------ MATERIALS PROVIDED

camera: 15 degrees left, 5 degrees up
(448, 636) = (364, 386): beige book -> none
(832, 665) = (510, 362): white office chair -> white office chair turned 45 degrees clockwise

------------
------ MATERIALS PROVIDED

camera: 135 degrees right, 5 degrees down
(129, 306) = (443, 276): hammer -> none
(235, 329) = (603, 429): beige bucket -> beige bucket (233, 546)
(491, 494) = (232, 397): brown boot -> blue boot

------------

*WHAT IS REQUIRED*
Reproduce exactly the stretch of the material above that starts at the line with "camera: 15 degrees left, 5 degrees up" and ends at the line with "(832, 665) = (510, 362): white", both included, and nothing else.

*EXERCISE RESPONSE*
camera: 15 degrees left, 5 degrees up
(448, 636) = (364, 386): beige book -> none
(832, 665) = (510, 362): white office chair -> white office chair turned 45 degrees clockwise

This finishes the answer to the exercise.